News of the raid was received with enthusiasm by a British public eager for revenge for Coventry. It was, for the time being, exceptional. Bomber Command did not have the
men or machines to keep up the tempo, and a rhythm of regular mass raids would not be established until the following year. The importance of the Cologne raid was that it established the
feasibility of the concept, and by extension the value of the strategic bombing campaign. Henceforth, strategic bombing was at the heart of Allied war planning. It meant a crucial prioritization in
the allocation of resources. Aircraft that were dedicated to blasting Germany could not be used in other theatres, even one so vital to Britain’s survival as the war being fought in the sea
lanes of the Atlantic.

Chapter 12

Seabirds

The Battle of the Atlantic could be said to have begun in the first days of the war. It would be just as vital for Britain’s survival as a free nation as the Battle of
Britain. Aircraft had a crucial part to play if the struggle was to be won. Unlike their counterparts in Fighter Command, Coastal Command and the Fleet Air Arm went into the contest woefully
equipped, and although a procurement programme promised better days to come, it would be some time before they arrived.

Coastal Command’s duties, as laid out in 1937, were ‘trade protection, reconnaissance and co-operation with the Royal Navy’. Of these, ‘trade protection’ would be
the most important. The innocuous phrase disguised the enormity of what was at stake. ‘Dominating all our power to carry on the war, or even keep ourselves alive, lay our mastery of the ocean
routes and the free approach and entry to our ports,’ observed Winston Churchill.
1
What that meant was that unless Britain could keep the
sea lanes to the Americas open, the
war machine would sputter to a halt for lack of fuel and the population would start to starve.

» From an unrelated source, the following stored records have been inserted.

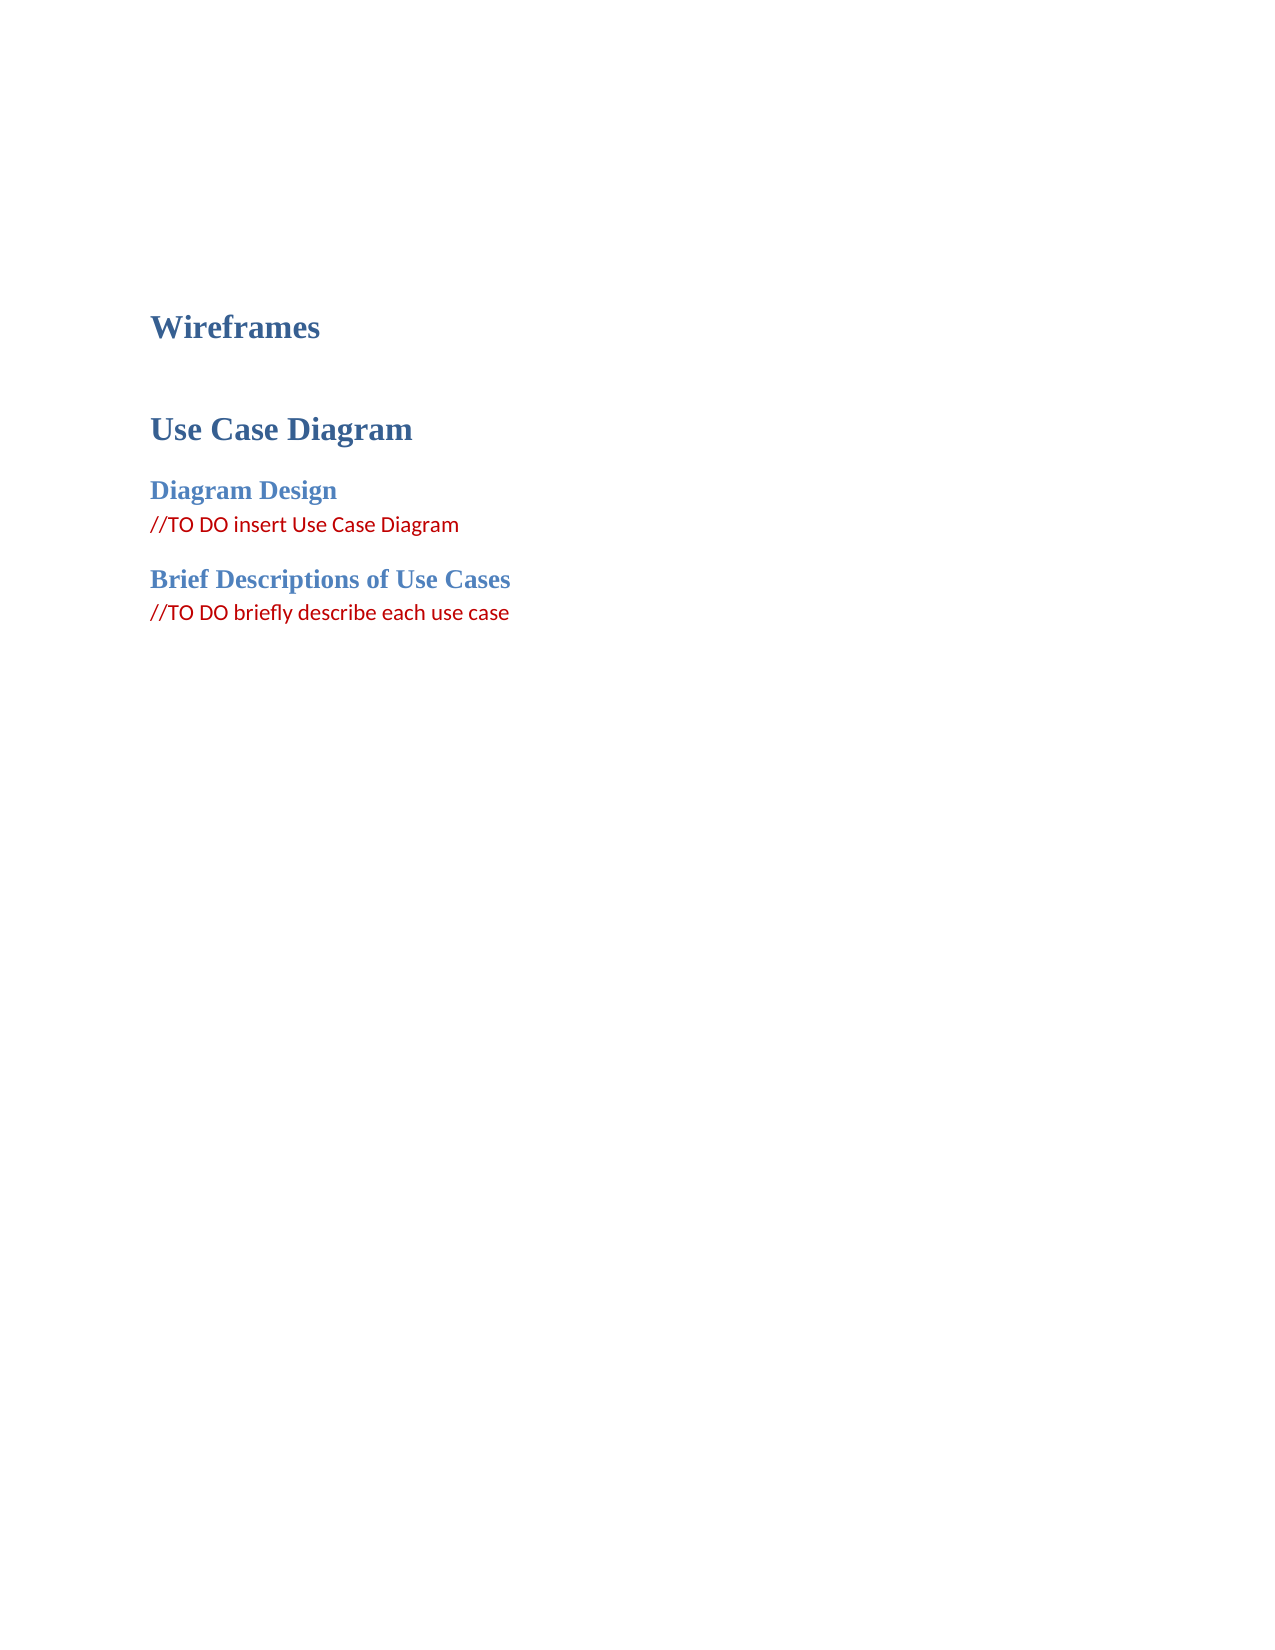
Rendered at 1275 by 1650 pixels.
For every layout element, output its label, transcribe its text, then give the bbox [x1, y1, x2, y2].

text //TO DO briefly describe each use case [150, 598, 1125, 627]
subtitle Use Case Diagram [150, 409, 1125, 447]
subtitle Brief Descriptions of Use Cases [150, 563, 1125, 594]
subtitle Wireframes [150, 307, 1125, 345]
text //TO DO insert Use Case Diagram [150, 510, 1125, 538]
subtitle Diagram Design [150, 474, 1125, 505]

Remarkably little attention was paid in the interwar years to the business of securing the trade routes. The experience of the spring of 1917, when U-boats sank almost a million tons of shipping
in a single month, had been soon forgotten. Then, it had seemed possible to the First Sea Lord, Admiral Jellicoe, that the war might be lost if no antidote were found to the German submarines. One
was: the adoption of a convoy system where merchantmen sailed protected by warships and, latterly, air escorts. By the time the new war started, new technology had arrived and convoys were out of
fashion. The development of Asdic – underwater sonic detection – had advanced to the point where the naval staff felt able to state that ‘the submarine should never again be able
to present us with the problem we were faced with in 1917’.
2
The Admiralty was therefore confident that only a small air element would be
needed to handle the underwater threat. As to attack by enemy aircraft, the development of the multiple pom-pom gun was thought to be an adequate defence and deterrent.